Look through the entries below and return all lines including the word "absolute".
== RECORD SET ==
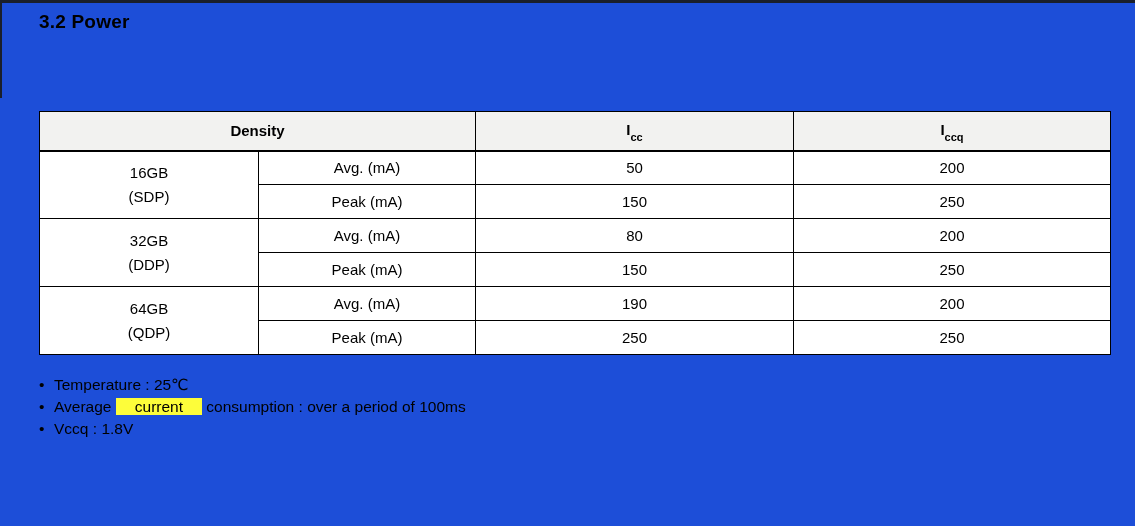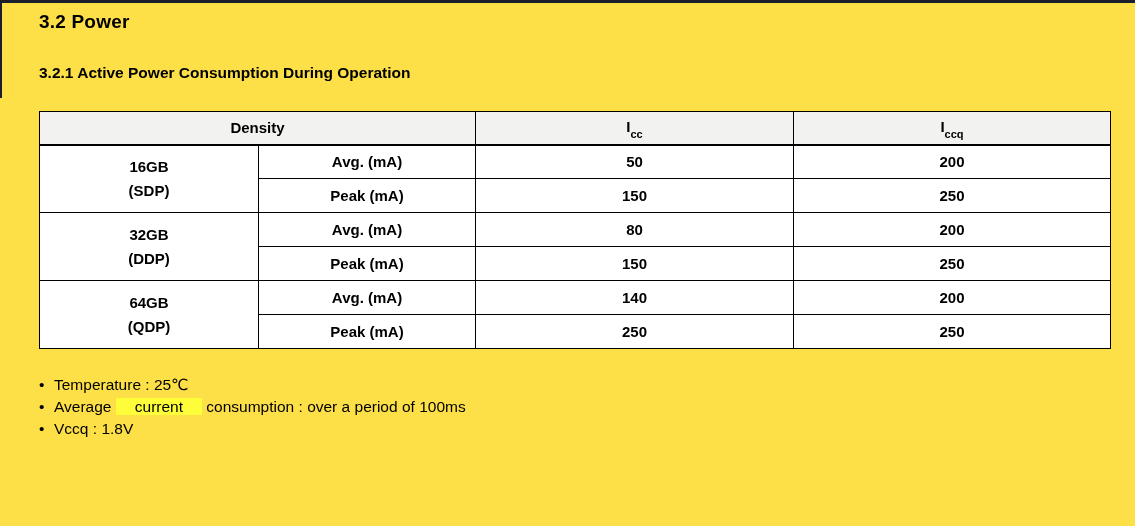--- a/index.html
+++ b/index.html
@@ -1,43 +1,43 @@
 <!DOCTYPE html>
 <html><head>
 <meta charset="utf-8">
 <style>
   * { margin: 0; padding: 0; box-sizing: border-box; }
   html, body { width: 1135px; height: 526px; background: #ffffff; overflow: hidden; }
   body { font-family: "Liberation Sans", "DejaVu Sans", sans-serif; color: #000000; }
 
-  .page { position: relative; width: 1135px; height: 526px; background: #fde047; }
+  .page { position: relative; width: 1135px; height: 526px; background: #1d4ed8; }
 
   .top-rule  { position: absolute; top: 0; left: 0; width: 1135px; height: 3px; background: #1a1f2b; }
   .left-rule { position: absolute; top: 0; left: 0; width: 2px;  height: 98px; background: #1a1f2b; }
 
   .section-title {
     position: absolute; left: 39px; top: 11px;
     font-size: 19px; font-weight: bold; letter-spacing: 0.2px;
   }
   .subsection-title {
     position: absolute; left: 39px; top: 64px;
     font-size: 15.5px; font-weight: bold;
   }
 
   table.power {
     position: absolute; left: 39px; top: 111px;
     width: 1071px; border-collapse: collapse; table-layout: fixed;
   }
   table.power th, table.power td {
     border: 1px solid #000000;
     text-align: center; vertical-align: middle;
-    font-size: 15px; padding: 0; font-weight: bold;
+    font-size: 15px; padding: 0;
   }
   table.power thead th {
-    height: 33px;
+    height: 39px;
     background: #f2f2f0;
     font-weight: bold;
     border-bottom: 2px solid #000000;
   }
   table.power thead th sub {
     font-size: 11px; font-weight: bold; position: relative; bottom: -2px;
   }
   table.power tbody td { height: 34px; background: #ffffff; }
   td.density-cell { line-height: 24px; font-size: 15px; }
   td.metric-cell  { font-size: 15px; }
@@ -53,21 +53,20 @@
 </style>
 </head>
 <body>
 
 <div class="page">
 
   <div class="top-rule"></div>
   <div class="left-rule"></div>
 
   <div class="section-title">3.2 Power</div>
-  <div class="subsection-title">3.2.1 Active Power Consumption During Operation</div>
 
   <table class="power">
     <colgroup>
       <col style="width:219px">
         <col style="width:217px">
         <col style="width:318px">
         <col style="width:317px">
     </colgroup>
     <thead>
       <tr>
@@ -106,21 +105,21 @@
         <td class="value-cell">150</td>
         <td class="value-cell">250</td>
       </tr>
 
       <tr>
         <td rowspan="2" class="density-cell">
           <div>64GB</div>
           <div>(QDP)</div>
         </td>
         <td class="metric-cell">Avg. (mA)</td>
-        <td class="value-cell">140</td>
+        <td class="value-cell">190</td>
         <td class="value-cell">200</td>
       </tr>
       <tr>
         <td class="metric-cell">Peak (mA)</td>
         <td class="value-cell">250</td>
         <td class="value-cell">250</td>
       </tr>
     </tbody>
   </table>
===
WRITTEN RESPONSE =>
   .top-rule  { position: absolute; top: 0; left: 0; width: 1135px; height: 3px; background: #1a1f2b; }
   .left-rule { position: absolute; top: 0; left: 0; width: 2px;  height: 98px; background: #1a1f2b; }
     position: absolute; left: 39px; top: 11px;
     position: absolute; left: 39px; top: 64px;
     position: absolute; left: 39px; top: 111px;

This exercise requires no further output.